Rae-Ann MacLellan-HurdWhat are some of the keys to your success at Unity College?

I started getting involved in research projects pretty early on in my freshman year. I started working on getting sediment cores and doing different work on that. In my sophomore year into junior year, I applied for a fellowship through the EPA to fund research through the school, which I received, and I was able to continue to do even more research on Lake Winnecook.

I developed that into a thesis, and I was able to design my own research project, working on lake issues, focusing on phosphorus dynamics and potential release from the sediment in Lake Winnecook.

That research experience is really what lead me to be able to work on a larger research project as a research assistant in graduate school, which now I also work with phosphorus dynamics, just in Lake Michigan … a much larger lake.

What’s next for you after you earn your master’s degree? 

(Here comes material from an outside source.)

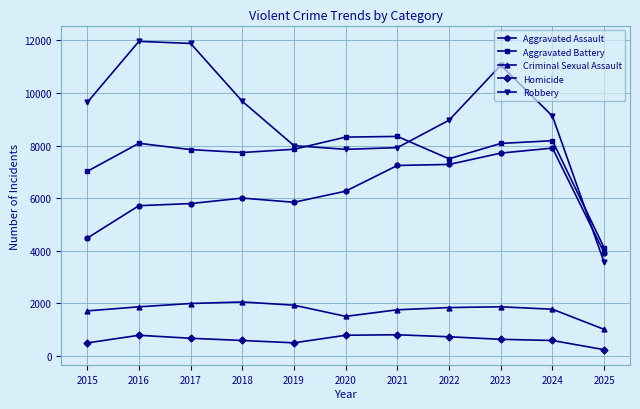

What is the difference between the maximum and minimum values in the Aggravated Assault series?

3976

I’m graduating in May, so I started to look at a few job opportunities. My goal is to get in with either a state agency or the federal government working on some sort of aquatic management science. My focus is mainly on nutrient dynamics, but I also work with invasive species now, so I’d like to get involved with an organization helping to protect our waterways from either eutrophication or other invasive species.

What are some of the things that make a Unity College education different from other colleges or universities?  

At Unity College, I got a lot of opportunities to work out in the field. I think my first fieldwork experience was going out on Lake Winnecook in the middle of winter on a really cold day and coring with Kevin Spigel and his class. Sometimes you just gotta get out there and do what you’ve gotta do.

I would recommend — even through your first semester — just getting involved in everything you can, and talking to your advisors, because you never know if there’s a research opportunity or small project or even general outreach or whatever you’re looking to do in the future. You never know what projects are going on until you go around and ask.